A cultura do pão e da lousa, são elementos intemporais de Valongo. Pela sua história e o seu passado que ainda mexe e se reabilita em termos tecnológicos.
Outra figura preponderante, muito ignorada: o Almocreve. Os almocreves, os verdadeiros agentes comerciais, que engrossavam parte da população de Valongo. Transportavam, no dorso das suas alimárias, para os moinhos, os cereais, nomeadamente o trigo, essenciais à manutenção das indústrias de moagem e panificação. Eram eles que colocaram Valongo em contacto com outras terras, levando as mercadorias de Valongo e Porto e trazendo na volta, o trigo.

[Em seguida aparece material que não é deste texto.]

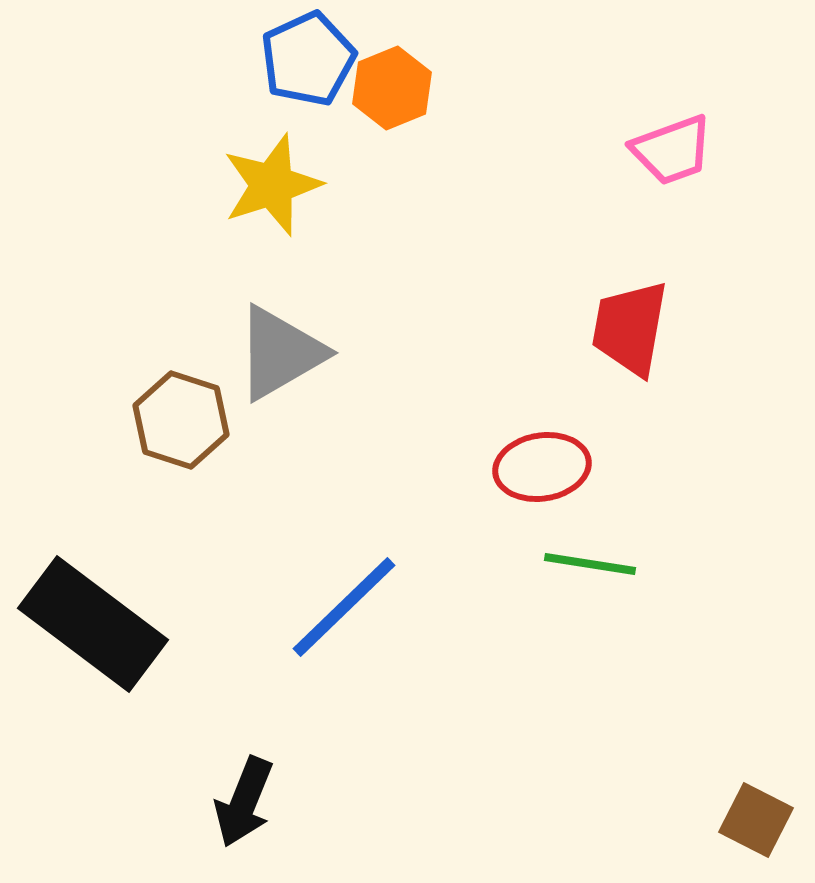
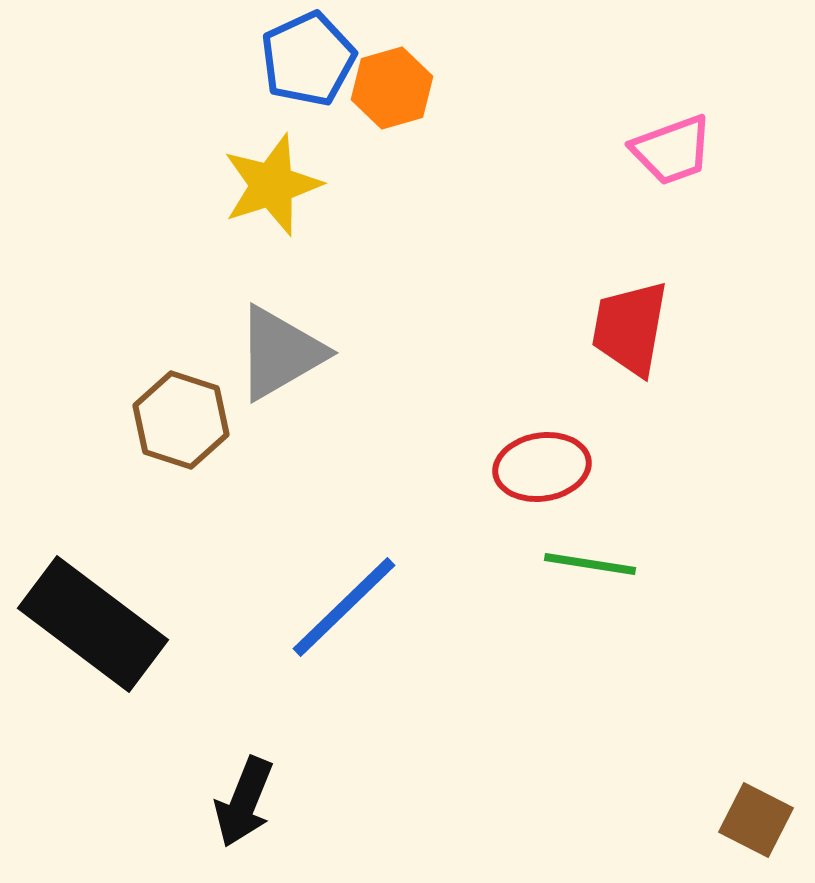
orange hexagon: rotated 6 degrees clockwise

A situação geográfica e privilegiada de Valongo, no itinerário para outras terras, local de paragem obrigatória, foi vital para desenvolver a sua indústria e comércio.
Em 1949, Américo Costa, no Dicionário Corográfico de Portugal Continental e Insular, escrevia: “Em 1708 Valongo era já uma grande povoação, arruada e habitada por muitas padeiras e almocreves. Era então um importante centro comercial, célebre pelas suas padarias, que abasteciam os mercados vizinhos, e, sobretudo, o do Porto, onde não havia ainda fornos para o fabrico de pão.
Às cento e sessenta rodas, que as águas do rio Ferreira moviam, proporcionando a farinha necessária para a manipulação do afamado pão de Valongo, deve esta vila o seu grande incremento no século passado. Esse pão, que dali saía, acomodado em amplos canastrões sobre o dorso das muares, convertia-se em ouro, que trazia a felicidade aos lares valonguenses e o progresso da freguesia.”
Em 1865, existiam em Valongo cerca de 100 padarias, e foi graças a um tributo de cinco réis sobre cada alqueire de trigo importado e a outros tributos sobre outros produtos alimentares, que a igreja matriz de Valongo começou a ser edificada em 1794.
Na revista “O Tripeiro” de Agosto de 1950, a padeira de Valongo é notícia: “Em tempos idos, as padeiras de Valongo vinham à cidade às terças, quintas e sábados, e só nestes dias da semana é que faziam a venda do saboroso biscoito que tanta fama ganhou entre o povo portuense.
Os biscoitos, manipulados e trazidos diretamente da risonha e próspera vila de Valongo por fortes alimárias em grandes canastras que aos pares e dos lados poisavam sobre os dorsos nus, vinham acondicionados em alvas sacas compridas, cuja porção, que não ia além de duzentos e cinquenta gramas, era separada por uma delgada corda que envolvia e apertava em determinados pontos, assim como a tosta azeda.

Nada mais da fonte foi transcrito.